The computing power is increasing at the rate specified by Moore's law, doubling every eighteen months. The technology upgrade to parallel processing has vastly contributed to more powerful machines. There have been a number of statistical applications and algorithms that were waiting for larger computing power to arrive. Data mining makes use of these algorithms to enable data mining possibilities. In addition to these, data is being collected in a very large scale at all levels. More the data better the data mining exercise has been the watchword of most of the work that is carried out. All these combine to make data mining. Using these data and applying appropriate models, the results of the data mining is obtained. This would enable businesses to identify buying behaviour patterns from customers; identify customer demographic characteristics and predict customer response to mails.

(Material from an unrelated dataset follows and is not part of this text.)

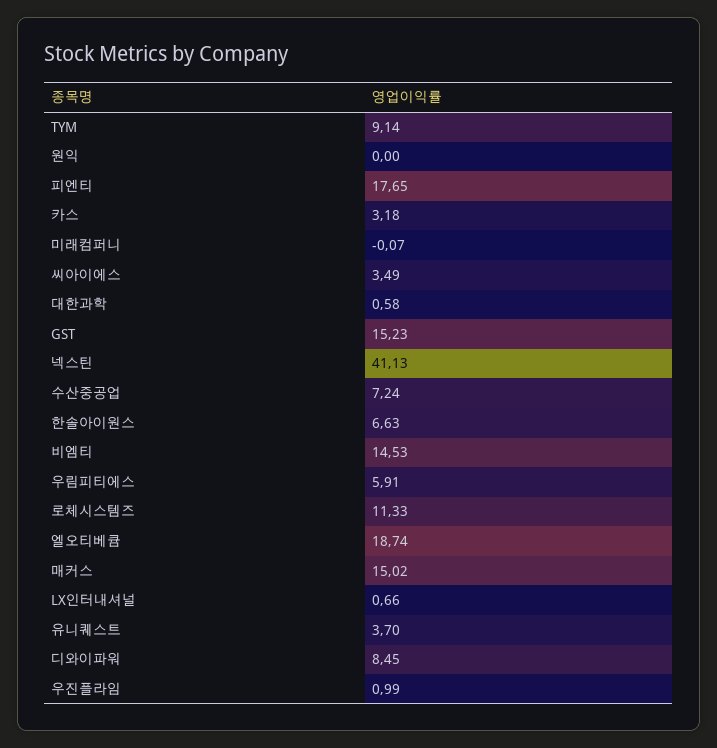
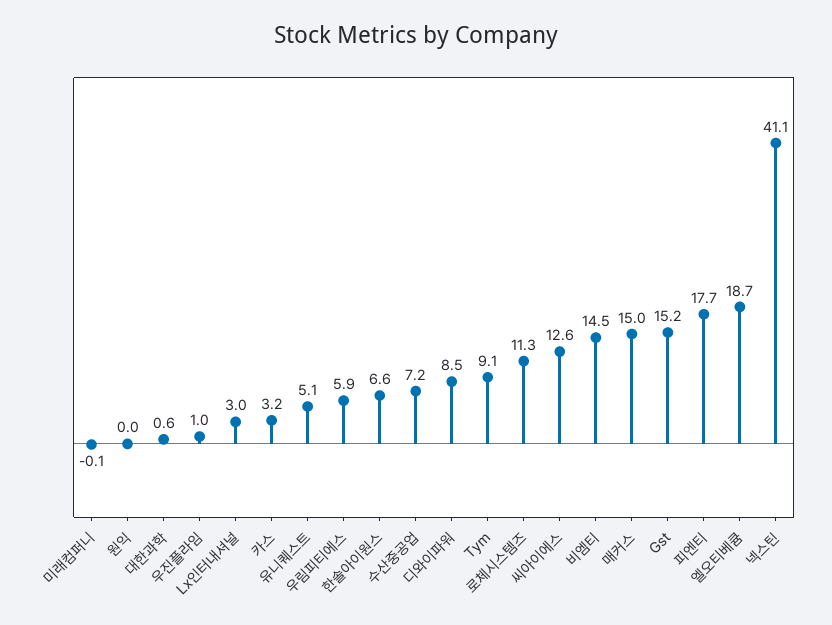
씨아이에스: 3.49 -> 12.6
LX인터내셔널: 0.66 -> 3
유니퀘스트: 3.7 -> 5.1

Most of the cases, both commercial and scientific establishments report a condition where there is a large quantity of data which is collected and stored. But there is hardly any information for the people to make use of. In its basics, the data mining efforts start with employing appropriate data models that would help in understanding the system and its behaviour (Hand D J, 2001). This would further help in augmenting the nature of work executed and the future of the object becomes more predictable. This is possible to do only if the object is understood well and the modelling is realised to the closest possible accuracy. A number of modelling tools help in data mining. Typically, Decision Trees, rule Induction, Regression Models and Neural networks. All these contribute to extracting needed data from the databases using the data mining tools. These are not simple straight forward SQL statements (Australian Academy of Science, 2006).
Qualitative analysis is possible with the predicate data that would use this to identify and get objective visualisation of the object being modelled. Whereas in a quantitative analysis, the data is used for automatic processing based on specific input data or time. Based on the model the information and data available in the system is extracted to meet the requirements. In case of the banks, this would help them in identifying and detecting patterns of fraudulent credit card usage. The banks might like to identify loyal customers and those who might change their loyalty even with a minor issue. It also helps in identifying credit card spending by customer groups and finding any specific correlation between different financial indicators. A closer look at how data mining works will help in understanding the advantages of data mining much more closely.

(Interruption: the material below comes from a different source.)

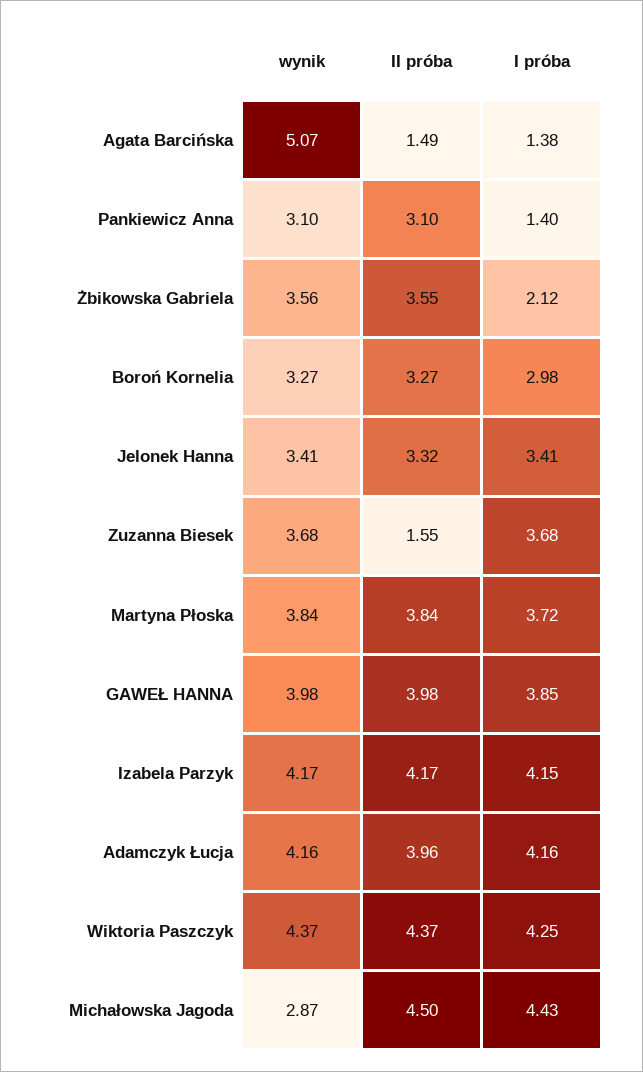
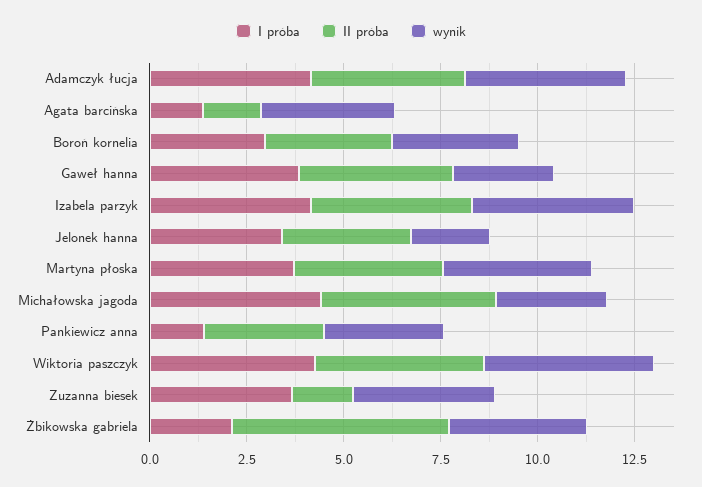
wynik, Agata Barcińska: 5.07 -> 3.5
II próba, Żbikowska Gabriela: 3.55 -> 5.5
wynik, Jelonek Hanna: 3.41 -> 2
wynik, GAWEŁ HANNA: 3.98 -> 2.5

Data mining involves the following steps of operation (Jeffrey Ullman, 2003):
1. Data Gathering: This is also called data warehousing and in most cases involves collecting information from the sources and assimilating them in the given database or data store. Data gathering is done through web crawling, data entry processes among many other methods of data gathering.
2. Data Cleansing: This involves cleaning the available data by removing unwanted data or information and in producing or culling out what is needed and what is not needed. This is primarily to remove errors in data and ensure that the data integrity is maintained all through.